Other tests that may be ordered if a healthcare provider suspects that a person has cecal volvulus include:

  • blood tests to look for white blood cell counts, which may indicate an infection
  • a comprehensive metabolic panel to assess your overall health, which may be important to find out if they need surgery
  • sigmoidoscopy or colonoscopy to look inside the small intestine

Watch out

Surgery is necessary in most cases of caecal volvulus. However, the procedure the surgeon chooses will depend on the cause of the swelling and the person's health. In some cases, healthcare providers may want to try other methods of reducing swelling that do not require surgery.

Treatment of volvulus can be difficult; Even with surgery, it is a problem that tends to come back (recur) and can get worse over time. A person who experiences volvulus due to the presence of a mobile cecum is likely to have recurrent episodes of volvulus if the loose bowel section is not repaired.

If part of the intestine has stopped working or the tissue is suffocating, it may need to be completely removed to prevent infection and help restore bowel function.

There are several surgical procedures that can be performed to treat caecal volvulus.

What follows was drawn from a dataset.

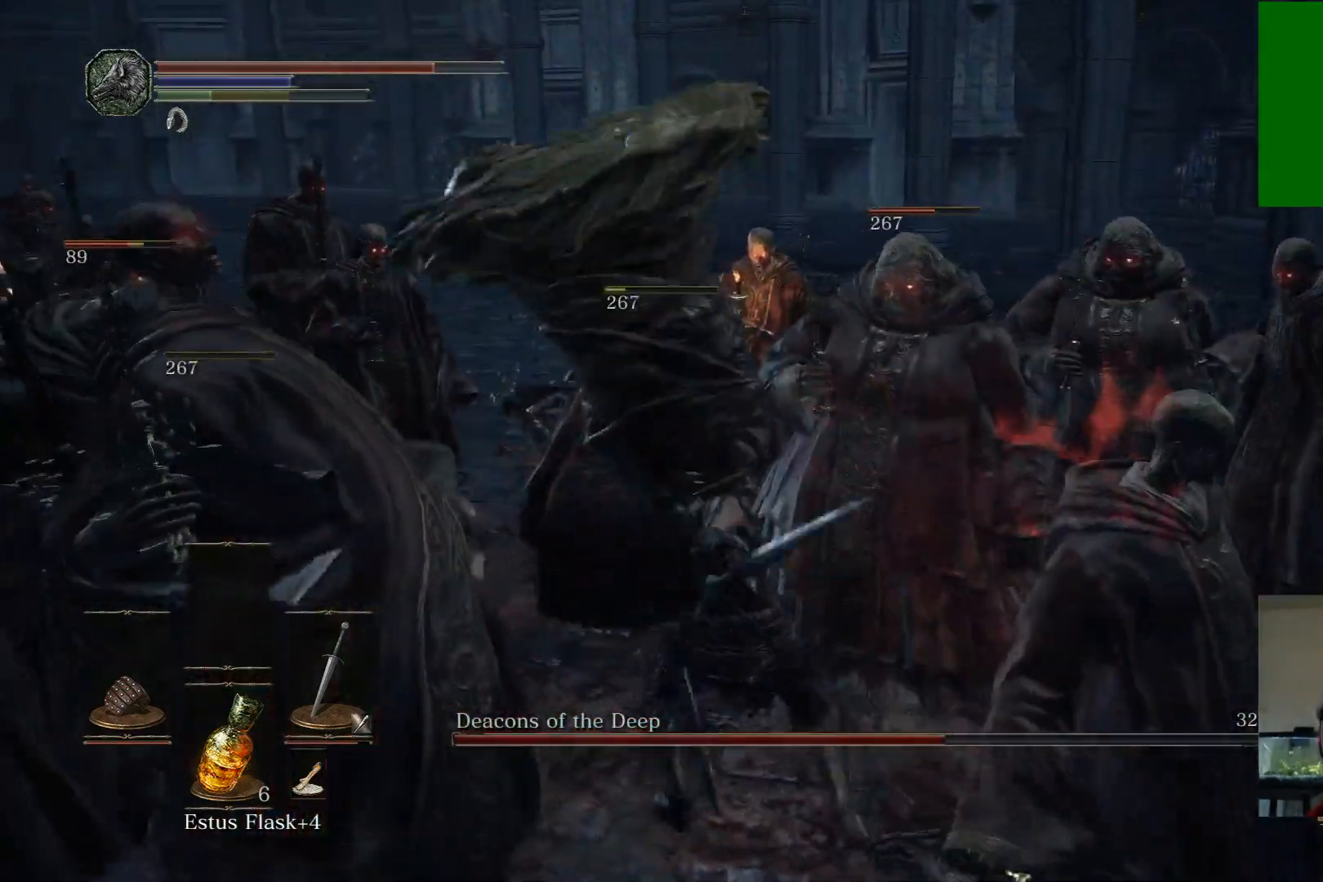
{"dt_ms": 500, "buttons": [], "left_stick": "up-left", "right_stick": "center", "events": [[67, "R1", "up"], [300, "R1", "down"], [417, "R1", "up"]]}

The surgeon will choose the procedure that he thinks will have the best results and the least risk for each person. When a person is admitted to the hospital and diagnosed with acute volvulus of the cecum, elective surgery can usually be done the same day or very soon after the visit.

Surgical procedures that can be used to treat cecal volvulus include:

  • Cecoplegia: If a person's intestine is not properly attached (mobile or flexible cecum), it can adhere or reattach to the abdominal wall. To perform this procedure, the intestines must be healthy and functional.
  • Colon and stoma resection: If part of the intestine is no longer functioning or has become necrotic, the surgeon may need to remove it completely. One way to do this is by resecting the colon and forming a stoma , an artificial opening made into the abdominal cavity. Stool can pass through the stoma and collect in a bag that can be carried outside the body called an ostomy.

Sometimes stomas are temporary and later another surgery may be done to restore the bowel connection. If successful, the stoma can be closed. If the intestines cannot be repaired, the person should keep the stoma and wear an ostomy bag so that stool can pass out of the body.

The surgeon generally attempts to perform these procedures using minimally invasive techniques such as laparoscopy. However, in more complex cases, they may need to use or switch to a more invasive (open) technique. The possibility of complications and the time it takes for a person to recover will depend on the type of surgery that is performed.

In some cases, the doctor may want to try a more conservative treatment before surgery. This option is only possible for patients who are considered medically stable and who do not show signs of intestinal perforation or infection.

Nonsurgical treatment options for caecal volvulus include decompression of the intestines with colonoscopy. This method allows the intestines to be straightened in approximately 30% of cases; however, this is only a temporary measure and the intestines usually twist or collapse again.

Cecal volvulus is not a common condition and surgeons may only see a few cases in their careers. Therefore, there are no definitive guidelines or treatment recommendations for all cases. Medical professionals will make treatment decisions on an individual basis, taking into account the individual's health and medical history, their own experience, and the surgical knowledge and capabilities of the hospital in which they work.

Get the word of drug information

Cecal volvulus is a rare cause of intestinal obstruction and is more common in adults. The cases of volvulus of the cecum can be recurrent (come and go) and resolve spontaneously on their own, but they can also be or become acute and cause a partial or complete intestinal obstruction.

Although there is no definitive treatment, most patients will need surgery, especially if part of their intestines has been damaged by repeated episodes of volvulus. Be sure to discuss your options with your doctor, who can evaluate the best options for you based on your individual needs.